TASK GOAL:
Look through the data and write out every line with the word "assign" in it.

TASK INPUT:
------------------------
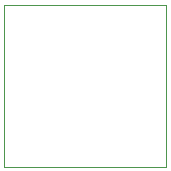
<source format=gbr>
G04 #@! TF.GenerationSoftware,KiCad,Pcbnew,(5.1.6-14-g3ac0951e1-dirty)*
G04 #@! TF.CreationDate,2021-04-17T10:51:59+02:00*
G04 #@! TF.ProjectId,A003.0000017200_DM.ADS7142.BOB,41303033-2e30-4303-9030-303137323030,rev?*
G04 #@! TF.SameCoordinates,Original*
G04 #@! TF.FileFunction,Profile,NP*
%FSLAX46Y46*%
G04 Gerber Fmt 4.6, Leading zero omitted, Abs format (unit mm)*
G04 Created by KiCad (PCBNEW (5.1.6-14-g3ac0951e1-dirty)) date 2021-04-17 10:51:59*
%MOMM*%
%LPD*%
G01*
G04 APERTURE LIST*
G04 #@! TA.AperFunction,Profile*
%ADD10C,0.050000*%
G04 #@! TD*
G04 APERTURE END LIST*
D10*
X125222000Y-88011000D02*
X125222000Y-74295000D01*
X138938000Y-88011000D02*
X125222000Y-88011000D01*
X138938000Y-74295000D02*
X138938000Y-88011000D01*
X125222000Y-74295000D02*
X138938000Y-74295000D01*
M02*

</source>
------------------------
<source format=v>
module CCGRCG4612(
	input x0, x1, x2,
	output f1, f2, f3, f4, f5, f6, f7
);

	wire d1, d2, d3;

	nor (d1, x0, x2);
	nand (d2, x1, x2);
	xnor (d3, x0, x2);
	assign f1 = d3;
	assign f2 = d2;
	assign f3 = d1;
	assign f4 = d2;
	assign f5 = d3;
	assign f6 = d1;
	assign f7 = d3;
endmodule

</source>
------------------------
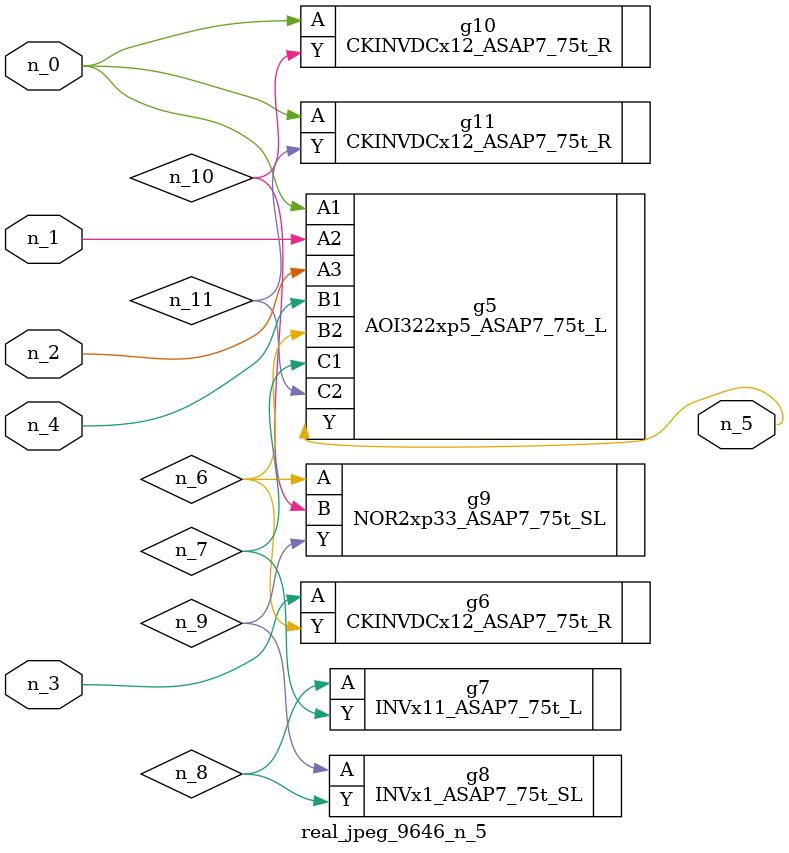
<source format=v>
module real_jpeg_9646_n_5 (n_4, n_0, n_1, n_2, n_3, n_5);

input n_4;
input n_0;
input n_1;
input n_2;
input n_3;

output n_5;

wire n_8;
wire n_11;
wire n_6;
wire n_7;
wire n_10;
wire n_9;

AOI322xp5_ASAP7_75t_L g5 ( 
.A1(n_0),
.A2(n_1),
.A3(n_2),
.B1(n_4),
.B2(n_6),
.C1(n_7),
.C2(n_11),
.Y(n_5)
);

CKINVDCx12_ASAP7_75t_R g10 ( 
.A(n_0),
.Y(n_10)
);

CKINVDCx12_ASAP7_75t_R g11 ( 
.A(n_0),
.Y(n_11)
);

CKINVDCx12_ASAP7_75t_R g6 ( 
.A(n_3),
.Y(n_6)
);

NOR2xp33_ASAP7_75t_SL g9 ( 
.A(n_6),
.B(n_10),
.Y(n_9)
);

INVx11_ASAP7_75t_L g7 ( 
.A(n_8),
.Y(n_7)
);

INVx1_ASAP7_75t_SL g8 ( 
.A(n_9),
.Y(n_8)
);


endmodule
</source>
------------------------
EXERCISE RESULT:
	assign f1 = d3;
	assign f2 = d2;
	assign f3 = d1;
	assign f4 = d2;
	assign f5 = d3;
	assign f6 = d1;
	assign f7 = d3;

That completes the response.